═════ DOCUMENT EXCERPT ═════
# IRS Form 1116



## chammer

Hello, I'm considering using the foreign tax credit when filing my US taxes. 

I live and work in the UK and am on PAYE. Does anyone know, does National Insurance deductions count as tax paid? 

Thanks!

Carolyn


----------



## Bevdeforges

Simple answer: no

You can take the tax credit only for income taxes paid. No other sorts of tax can be used for the form 1116 tax credit.
Cheers,
Bev


----------



## BBCWatcher

And it's the IRS's definition of income taxes. Occasionally that definition exceeds a foreign country's own definition. As one example, a lot of countries deduct tax from bank interest payments before you even see the interest. Generally those taxes on bank interest -- whatever they're called -- are income taxes according to the IRS.
═════ GIVEN ENTRIES ═════
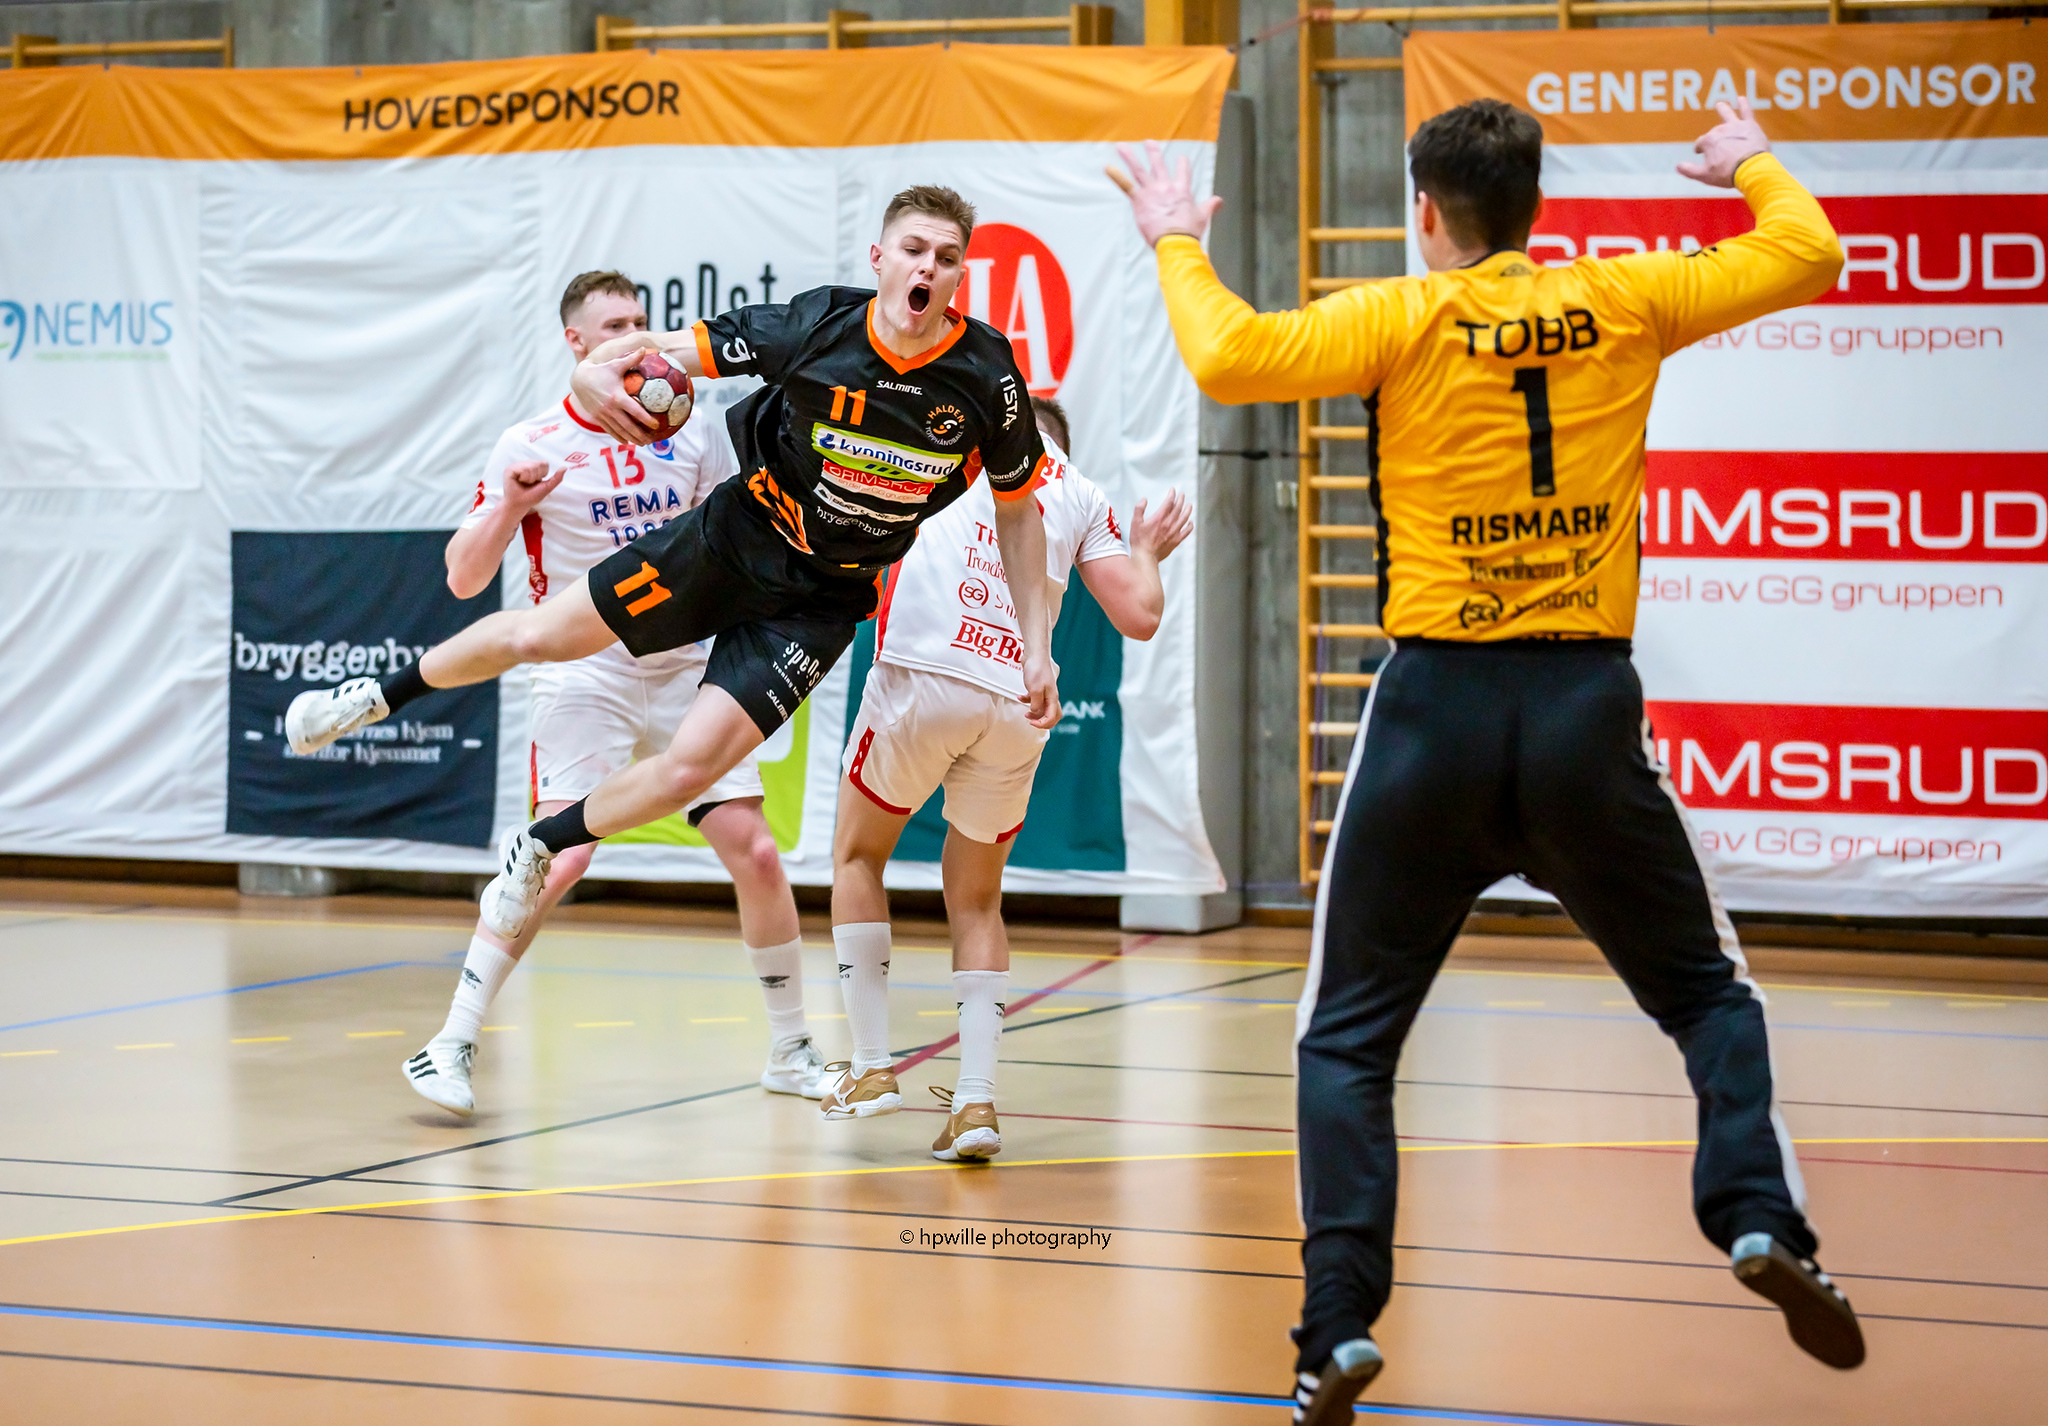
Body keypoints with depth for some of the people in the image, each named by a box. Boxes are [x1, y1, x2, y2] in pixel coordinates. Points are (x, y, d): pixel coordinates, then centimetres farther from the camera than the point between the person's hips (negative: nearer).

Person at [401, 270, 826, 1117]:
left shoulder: (693, 433, 8)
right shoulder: (531, 446, -2)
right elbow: (464, 579, -4)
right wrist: (507, 509, -20)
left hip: (687, 670, 4)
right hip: (585, 675, -4)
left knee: (755, 852, -3)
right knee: (561, 856, -19)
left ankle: (791, 1051, 12)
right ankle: (452, 1042, -11)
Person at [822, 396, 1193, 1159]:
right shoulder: (1083, 496, 19)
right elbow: (1139, 617, 12)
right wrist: (1146, 552, 30)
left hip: (924, 674, -2)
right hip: (1019, 702, 2)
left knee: (857, 855, 20)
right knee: (977, 900, 18)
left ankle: (870, 1066, 13)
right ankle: (976, 1099, 4)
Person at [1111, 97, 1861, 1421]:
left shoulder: (1406, 318, -4)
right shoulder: (1619, 302, 3)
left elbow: (1231, 358, -16)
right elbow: (1808, 254, 10)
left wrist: (1179, 244, 1)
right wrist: (1754, 163, 29)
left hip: (1438, 708, -1)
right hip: (1588, 708, 1)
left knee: (1348, 1039, 9)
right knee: (1708, 993, 18)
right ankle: (1764, 1221, -4)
═════
▶ [QUESTIONS]
A: Copy from the Form 1116 thread the passage starting at "## BBCWatcher" and ending at "to the IRS.".
B: Answer these questions about the Form 1116 thread:
(i) In which country does the person who opened the thread live and work?
(ii) According to the first reply, which taxes are the only ones that can be used for the Form 1116 credit?
(iii) According to the last reply, whose definition of income taxes applies?
C: Write the next part of the Form 1116 thread, picking up after its final sentence.

▶ [RESPONSES FOR EACH TASK]
A:
## BBCWatcher

And it's the IRS's definition of income taxes. Occasionally that definition exceeds a foreign country's own definition. As one example, a lot of countries deduct tax from bank interest payments before you even see the interest. Generally those taxes on bank interest -- whatever they're called -- are income taxes according to the IRS.

B:
(i) The UK.
(ii) Income taxes paid.
(iii) The IRS's.

C:
----------



## Bevdeforges

Generally, if a bank deducts taxes at the source that's income tax and considered as such by the home jurisdiction. What isn't considered creditable "income tax" are things like VAT (not even deductible as "sales tax" in the days that sales tax was deductible) and what in the US they call "payroll taxes" - usually social insurances (National Insurance in the UK).
Cheers,
Bev


----------



## chammer

Thanks for the very rapid replies. I've now successfully completed my 2011, 2012 and 2013 returns!! Using 2555-EZ I do not owe anything  

Thanks again!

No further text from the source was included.